==== Supplied material ====
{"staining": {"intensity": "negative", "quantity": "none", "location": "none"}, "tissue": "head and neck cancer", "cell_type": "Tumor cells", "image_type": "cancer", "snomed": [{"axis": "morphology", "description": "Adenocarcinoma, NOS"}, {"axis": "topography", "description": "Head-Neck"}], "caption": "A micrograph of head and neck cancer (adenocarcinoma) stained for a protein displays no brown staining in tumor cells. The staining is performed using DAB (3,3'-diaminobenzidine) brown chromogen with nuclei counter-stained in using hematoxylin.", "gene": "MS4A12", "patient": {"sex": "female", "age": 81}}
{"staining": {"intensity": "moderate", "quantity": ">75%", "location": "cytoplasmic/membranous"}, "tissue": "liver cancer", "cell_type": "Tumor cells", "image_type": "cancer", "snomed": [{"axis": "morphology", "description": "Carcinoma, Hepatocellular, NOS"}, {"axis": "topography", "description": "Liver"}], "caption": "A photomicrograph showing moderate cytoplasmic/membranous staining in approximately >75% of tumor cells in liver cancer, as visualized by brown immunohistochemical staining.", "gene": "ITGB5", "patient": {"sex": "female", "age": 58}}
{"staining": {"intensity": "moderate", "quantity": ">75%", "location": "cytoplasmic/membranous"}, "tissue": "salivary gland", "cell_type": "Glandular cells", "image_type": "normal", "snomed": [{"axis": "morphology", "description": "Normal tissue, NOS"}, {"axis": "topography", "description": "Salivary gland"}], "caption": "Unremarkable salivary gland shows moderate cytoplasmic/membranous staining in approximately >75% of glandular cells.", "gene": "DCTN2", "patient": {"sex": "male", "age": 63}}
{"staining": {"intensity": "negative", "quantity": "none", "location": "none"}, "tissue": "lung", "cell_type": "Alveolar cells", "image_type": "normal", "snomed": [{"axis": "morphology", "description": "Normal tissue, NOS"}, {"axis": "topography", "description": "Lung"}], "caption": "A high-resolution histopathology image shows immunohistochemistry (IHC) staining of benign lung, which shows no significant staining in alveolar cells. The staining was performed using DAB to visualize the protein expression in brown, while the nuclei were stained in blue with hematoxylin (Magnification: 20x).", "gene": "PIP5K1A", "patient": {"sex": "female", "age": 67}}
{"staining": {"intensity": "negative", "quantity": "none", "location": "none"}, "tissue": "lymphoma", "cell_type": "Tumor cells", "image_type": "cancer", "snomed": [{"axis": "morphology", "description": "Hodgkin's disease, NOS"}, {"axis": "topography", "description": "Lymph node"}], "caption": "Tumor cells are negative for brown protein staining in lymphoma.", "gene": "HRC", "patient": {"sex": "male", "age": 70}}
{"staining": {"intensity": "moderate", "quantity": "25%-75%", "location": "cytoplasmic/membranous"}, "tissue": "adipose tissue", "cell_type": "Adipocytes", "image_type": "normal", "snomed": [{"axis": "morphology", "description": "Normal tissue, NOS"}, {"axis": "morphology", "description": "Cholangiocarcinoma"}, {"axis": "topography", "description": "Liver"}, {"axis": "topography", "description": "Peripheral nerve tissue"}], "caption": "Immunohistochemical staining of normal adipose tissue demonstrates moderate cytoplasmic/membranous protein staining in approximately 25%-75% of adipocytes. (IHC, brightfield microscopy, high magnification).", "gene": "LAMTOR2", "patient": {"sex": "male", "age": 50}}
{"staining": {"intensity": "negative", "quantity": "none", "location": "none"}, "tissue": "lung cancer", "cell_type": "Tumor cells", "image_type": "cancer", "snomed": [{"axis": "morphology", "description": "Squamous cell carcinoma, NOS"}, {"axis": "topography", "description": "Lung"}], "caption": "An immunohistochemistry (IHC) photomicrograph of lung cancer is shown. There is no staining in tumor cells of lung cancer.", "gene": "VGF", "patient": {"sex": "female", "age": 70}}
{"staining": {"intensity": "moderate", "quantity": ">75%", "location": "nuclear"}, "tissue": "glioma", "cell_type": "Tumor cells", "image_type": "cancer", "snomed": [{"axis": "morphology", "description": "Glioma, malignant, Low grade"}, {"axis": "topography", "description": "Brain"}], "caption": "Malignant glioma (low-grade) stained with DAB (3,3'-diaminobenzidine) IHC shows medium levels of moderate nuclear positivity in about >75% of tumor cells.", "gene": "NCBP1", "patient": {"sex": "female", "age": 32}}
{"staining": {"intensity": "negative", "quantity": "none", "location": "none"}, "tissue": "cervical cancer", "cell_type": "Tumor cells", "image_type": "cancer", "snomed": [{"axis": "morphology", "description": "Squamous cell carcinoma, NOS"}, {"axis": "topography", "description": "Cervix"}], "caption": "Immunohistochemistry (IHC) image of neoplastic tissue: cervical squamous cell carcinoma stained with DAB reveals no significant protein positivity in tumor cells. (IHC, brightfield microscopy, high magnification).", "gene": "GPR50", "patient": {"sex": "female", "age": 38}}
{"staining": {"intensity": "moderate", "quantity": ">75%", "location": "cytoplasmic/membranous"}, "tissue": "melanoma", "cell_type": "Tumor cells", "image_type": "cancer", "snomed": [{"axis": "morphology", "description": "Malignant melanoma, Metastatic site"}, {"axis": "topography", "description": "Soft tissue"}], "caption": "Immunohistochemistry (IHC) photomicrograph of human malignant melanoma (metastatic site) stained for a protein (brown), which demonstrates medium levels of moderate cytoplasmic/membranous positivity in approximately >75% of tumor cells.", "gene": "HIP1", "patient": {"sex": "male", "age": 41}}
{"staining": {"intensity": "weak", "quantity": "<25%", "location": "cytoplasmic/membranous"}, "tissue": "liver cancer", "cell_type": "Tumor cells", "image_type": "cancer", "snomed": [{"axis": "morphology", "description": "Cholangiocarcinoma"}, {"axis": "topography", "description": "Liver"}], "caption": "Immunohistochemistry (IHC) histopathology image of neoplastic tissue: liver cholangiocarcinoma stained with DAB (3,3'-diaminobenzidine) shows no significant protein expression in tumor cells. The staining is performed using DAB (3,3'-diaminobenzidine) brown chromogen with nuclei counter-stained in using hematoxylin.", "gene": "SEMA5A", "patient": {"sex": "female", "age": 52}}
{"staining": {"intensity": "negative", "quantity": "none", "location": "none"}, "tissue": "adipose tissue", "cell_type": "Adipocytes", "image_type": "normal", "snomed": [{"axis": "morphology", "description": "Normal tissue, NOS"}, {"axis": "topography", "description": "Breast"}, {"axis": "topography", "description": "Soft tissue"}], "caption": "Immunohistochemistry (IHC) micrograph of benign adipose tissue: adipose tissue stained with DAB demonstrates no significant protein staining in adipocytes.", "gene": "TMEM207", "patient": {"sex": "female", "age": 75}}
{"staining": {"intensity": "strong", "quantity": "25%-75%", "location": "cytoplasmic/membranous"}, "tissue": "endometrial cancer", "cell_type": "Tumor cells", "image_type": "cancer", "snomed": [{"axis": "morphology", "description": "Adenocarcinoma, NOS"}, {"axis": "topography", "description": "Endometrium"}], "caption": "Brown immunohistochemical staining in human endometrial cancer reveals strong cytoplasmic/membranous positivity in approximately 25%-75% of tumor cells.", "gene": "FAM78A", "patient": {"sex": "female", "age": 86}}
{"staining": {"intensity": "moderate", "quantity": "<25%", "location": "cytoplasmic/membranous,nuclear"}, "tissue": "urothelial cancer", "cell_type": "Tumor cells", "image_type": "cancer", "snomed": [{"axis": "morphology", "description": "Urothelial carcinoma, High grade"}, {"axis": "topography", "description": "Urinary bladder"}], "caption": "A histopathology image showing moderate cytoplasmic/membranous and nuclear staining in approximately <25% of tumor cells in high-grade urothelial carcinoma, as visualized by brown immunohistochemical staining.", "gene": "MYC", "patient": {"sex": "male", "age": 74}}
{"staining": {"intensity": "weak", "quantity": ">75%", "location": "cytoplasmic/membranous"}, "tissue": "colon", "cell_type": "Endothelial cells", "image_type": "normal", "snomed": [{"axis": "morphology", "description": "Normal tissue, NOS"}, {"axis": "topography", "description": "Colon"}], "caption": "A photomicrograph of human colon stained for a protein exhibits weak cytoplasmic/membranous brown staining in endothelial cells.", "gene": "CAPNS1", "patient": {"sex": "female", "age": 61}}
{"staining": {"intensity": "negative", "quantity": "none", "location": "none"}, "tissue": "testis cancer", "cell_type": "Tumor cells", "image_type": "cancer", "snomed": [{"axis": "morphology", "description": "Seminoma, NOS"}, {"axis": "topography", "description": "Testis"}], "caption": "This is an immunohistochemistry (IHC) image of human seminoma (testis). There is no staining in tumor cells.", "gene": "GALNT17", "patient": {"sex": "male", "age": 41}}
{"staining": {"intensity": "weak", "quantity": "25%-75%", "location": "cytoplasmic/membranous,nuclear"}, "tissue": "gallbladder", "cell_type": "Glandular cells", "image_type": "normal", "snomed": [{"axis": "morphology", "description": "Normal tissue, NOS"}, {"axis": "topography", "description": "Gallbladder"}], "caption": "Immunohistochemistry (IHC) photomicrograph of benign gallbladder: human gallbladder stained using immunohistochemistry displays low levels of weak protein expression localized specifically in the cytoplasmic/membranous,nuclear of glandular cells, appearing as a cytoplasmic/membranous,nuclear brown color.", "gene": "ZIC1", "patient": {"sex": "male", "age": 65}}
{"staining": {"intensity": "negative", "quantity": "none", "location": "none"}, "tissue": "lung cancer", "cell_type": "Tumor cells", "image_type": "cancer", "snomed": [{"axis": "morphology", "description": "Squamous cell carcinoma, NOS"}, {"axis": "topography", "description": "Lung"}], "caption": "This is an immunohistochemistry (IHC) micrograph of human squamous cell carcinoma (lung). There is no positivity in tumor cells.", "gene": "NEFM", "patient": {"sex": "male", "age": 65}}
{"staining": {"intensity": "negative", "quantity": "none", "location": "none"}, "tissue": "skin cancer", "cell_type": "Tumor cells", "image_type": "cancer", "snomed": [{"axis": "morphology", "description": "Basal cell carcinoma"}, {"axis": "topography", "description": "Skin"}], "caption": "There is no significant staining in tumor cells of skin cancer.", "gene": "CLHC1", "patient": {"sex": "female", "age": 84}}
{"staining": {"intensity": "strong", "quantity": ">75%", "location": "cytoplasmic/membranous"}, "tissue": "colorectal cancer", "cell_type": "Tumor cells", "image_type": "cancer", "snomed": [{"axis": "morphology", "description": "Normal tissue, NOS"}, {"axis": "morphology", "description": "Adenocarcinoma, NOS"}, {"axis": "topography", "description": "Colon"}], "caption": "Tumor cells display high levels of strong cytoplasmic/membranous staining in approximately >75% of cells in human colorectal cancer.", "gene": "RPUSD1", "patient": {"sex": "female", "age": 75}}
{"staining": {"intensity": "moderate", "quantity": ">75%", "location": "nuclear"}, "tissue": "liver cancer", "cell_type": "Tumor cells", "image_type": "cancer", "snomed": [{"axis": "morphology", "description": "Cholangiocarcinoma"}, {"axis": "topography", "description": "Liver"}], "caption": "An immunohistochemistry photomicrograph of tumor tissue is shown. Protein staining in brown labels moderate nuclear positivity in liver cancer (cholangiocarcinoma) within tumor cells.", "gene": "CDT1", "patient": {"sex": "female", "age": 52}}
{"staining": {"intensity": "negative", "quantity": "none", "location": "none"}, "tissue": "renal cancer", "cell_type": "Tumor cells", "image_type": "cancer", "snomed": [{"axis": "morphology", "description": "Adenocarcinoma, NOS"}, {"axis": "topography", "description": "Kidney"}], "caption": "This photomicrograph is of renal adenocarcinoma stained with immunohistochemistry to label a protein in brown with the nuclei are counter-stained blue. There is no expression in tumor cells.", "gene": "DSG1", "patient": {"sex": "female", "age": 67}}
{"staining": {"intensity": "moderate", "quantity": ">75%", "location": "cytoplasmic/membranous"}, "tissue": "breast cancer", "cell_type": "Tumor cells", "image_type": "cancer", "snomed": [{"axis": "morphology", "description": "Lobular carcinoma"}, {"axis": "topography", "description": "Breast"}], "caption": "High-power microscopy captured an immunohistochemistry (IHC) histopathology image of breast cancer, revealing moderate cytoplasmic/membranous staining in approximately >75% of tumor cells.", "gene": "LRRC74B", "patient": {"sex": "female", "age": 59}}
====
Lines that contain "glandular" should be pulled from the entries above and reported.

Exercise answer -
{"staining": {"intensity": "moderate", "quantity": ">75%", "location": "cytoplasmic/membranous"}, "tissue": "salivary gland", "cell_type": "Glandular cells", "image_type": "normal", "snomed": [{"axis": "morphology", "description": "Normal tissue, NOS"}, {"axis": "topography", "description": "Salivary gland"}], "caption": "Unremarkable salivary gland shows moderate cytoplasmic/membranous staining in approximately >75% of glandular cells.", "gene": "DCTN2", "patient": {"sex": "male", "age": 63}}
{"staining": {"intensity": "weak", "quantity": "25%-75%", "location": "cytoplasmic/membranous,nuclear"}, "tissue": "gallbladder", "cell_type": "Glandular cells", "image_type": "normal", "snomed": [{"axis": "morphology", "description": "Normal tissue, NOS"}, {"axis": "topography", "description": "Gallbladder"}], "caption": "Immunohistochemistry (IHC) photomicrograph of benign gallbladder: human gallbladder stained using immunohistochemistry displays low levels of weak protein expression localized specifically in the cytoplasmic/membranous,nuclear of glandular cells, appearing as a cytoplasmic/membranous,nuclear brown color.", "gene": "ZIC1", "patient": {"sex": "male", "age": 65}}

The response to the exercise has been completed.